**GIVEN DATA**:

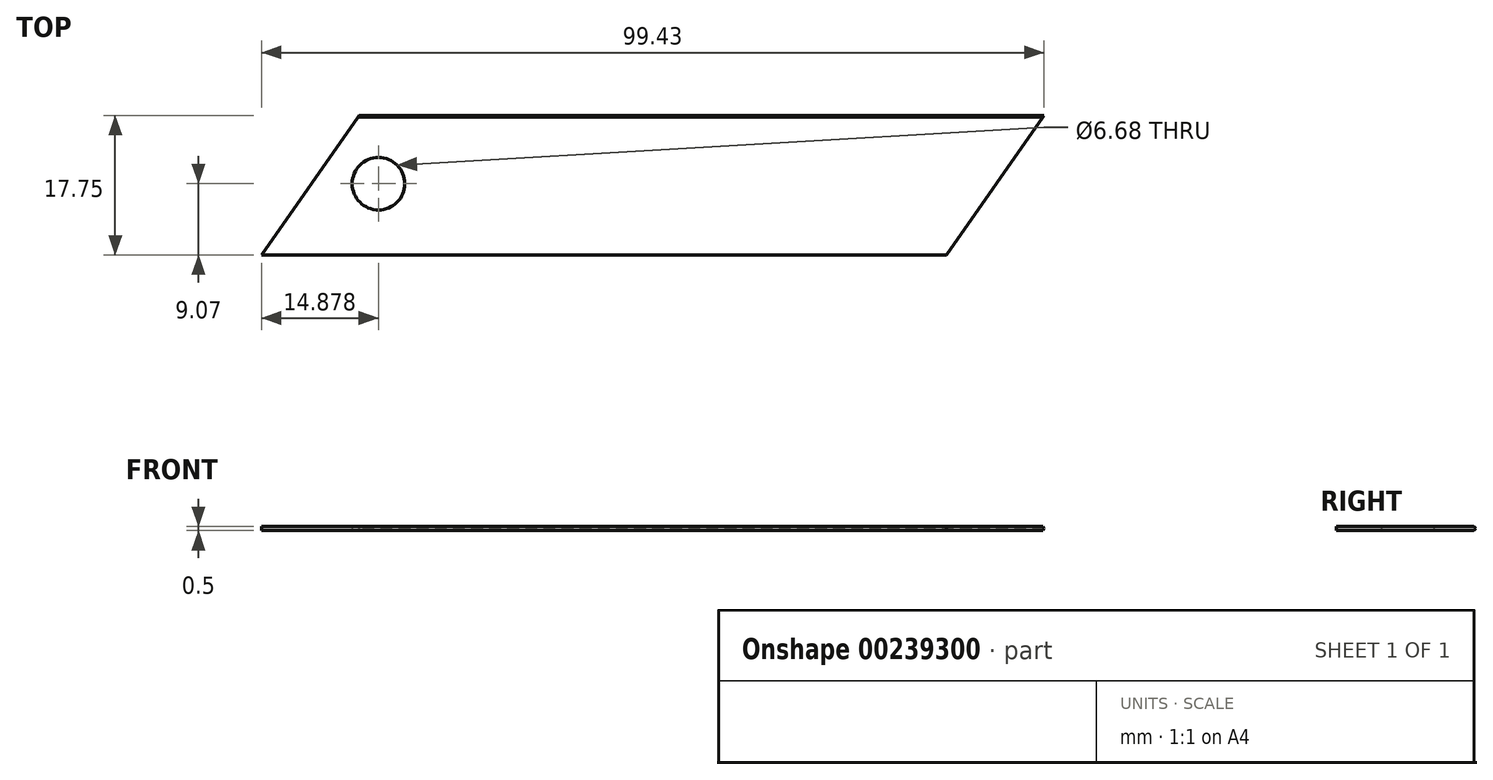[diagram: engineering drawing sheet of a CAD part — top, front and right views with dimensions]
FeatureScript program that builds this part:
annotation { "Feature Type Name" : "Feature", "Feature Type Description" : "" }
export const myFeature = defineFeature(function(context is Context, id is Id, definition is map)
    precondition{}
    {
        {
            var Q0;
            Q0=qCreatedBy(makeId("Top.planeOp"),FACE);
            var sketch = newSketch(context, id + "F0", { "sketchPlane" : qUnion([Q0])});
            skLineSegment(sketch, "E0.bottom", {"start": v(3.62, -9.07) * mm, "end": v(90.62, -9.07) * mm});
            skLineSegment(sketch, "E0.top", {"start": v(16.23, 8.93) * mm, "end": v(103.23, 8.93) * mm});
            skLineSegment(sketch, "E1", {"start": v(16.23, 8.93) * mm, "end": v(3.62, -9.07) * mm});
            skLineSegment(sketch, "E2", {"start": v(103.23, 8.93) * mm, "end": v(90.62, -9.07) * mm});
            skPoint(sketch, "E3.orphan", {"position": v(90.62, -9.07) * mm});
            skCircle(sketch, "E4", {"center": v(18.5, 0) * mm, "radius": 3.34 * mm});
            skPoint(sketch, "E5.orphan", {"position": v(95.93, -9.07) * mm});
            skSolve(sketch);
        }
        {
            var Q0;
            Q0 = qSketchRegion(id + "F0", true);
            extrude(context, id + "F1", {"entities" : qUnion([Q0]), "depth" : .5 * mm});
        }
        {
            var Q0;
            Q0=makeQuery(id+"F1.opExtrude","CAP_EDGE",EDGE,{"disambiguationData":[OSD([sQuery(id+"F0.wireOp",EDGE,"E0.top")])],"isStart":false});
            var Q1;
            Q1=makeQuery(id+"F1.opExtrude","CAP_EDGE",EDGE,{"disambiguationData":[OSD([sQuery(id+"F0.wireOp",EDGE,"E0.top")])],"isStart":true});
            chamfer(context, id + "F2", {"entities" : qUnion([Q0, Q1]), "width" : .5 * mm, "tangentPropagation" : true});
        }
    });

**WHAT IS NEEDED**:
Could you retype the records above word for word, leaving out the pictures?

**ANSWER TO THE TASK**:
[diagram: engineering drawing sheet of a CAD part — top, front and right views with dimensions]
FeatureScript program that builds this part:
annotation { "Feature Type Name" : "Feature", "Feature Type Description" : "" }
export const myFeature = defineFeature(function(context is Context, id is Id, definition is map)
    precondition{}
    {
        {
            var Q0;
            Q0=qCreatedBy(makeId("Top.planeOp"),FACE);
            var sketch = newSketch(context, id + "F0", { "sketchPlane" : qUnion([Q0])});
            skLineSegment(sketch, "E0.bottom", {"start": v(3.62, -9.07) * mm, "end": v(90.62, -9.07) * mm});
            skLineSegment(sketch, "E0.top", {"start": v(16.23, 8.93) * mm, "end": v(103.23, 8.93) * mm});
            skLineSegment(sketch, "E1", {"start": v(16.23, 8.93) * mm, "end": v(3.62, -9.07) * mm});
            skLineSegment(sketch, "E2", {"start": v(103.23, 8.93) * mm, "end": v(90.62, -9.07) * mm});
            skPoint(sketch, "E3.orphan", {"position": v(90.62, -9.07) * mm});
            skCircle(sketch, "E4", {"center": v(18.5, 0) * mm, "radius": 3.34 * mm});
            skPoint(sketch, "E5.orphan", {"position": v(95.93, -9.07) * mm});
            skSolve(sketch);
        }
        {
            var Q0;
            Q0 = qSketchRegion(id + "F0", true);
            extrude(context, id + "F1", {"entities" : qUnion([Q0]), "depth" : .5 * mm});
        }
        {
            var Q0;
            Q0=makeQuery(id+"F1.opExtrude","CAP_EDGE",EDGE,{"disambiguationData":[OSD([sQuery(id+"F0.wireOp",EDGE,"E0.top")])],"isStart":false});
            var Q1;
            Q1=makeQuery(id+"F1.opExtrude","CAP_EDGE",EDGE,{"disambiguationData":[OSD([sQuery(id+"F0.wireOp",EDGE,"E0.top")])],"isStart":true});
            chamfer(context, id + "F2", {"entities" : qUnion([Q0, Q1]), "width" : .5 * mm, "tangentPropagation" : true});
        }
    });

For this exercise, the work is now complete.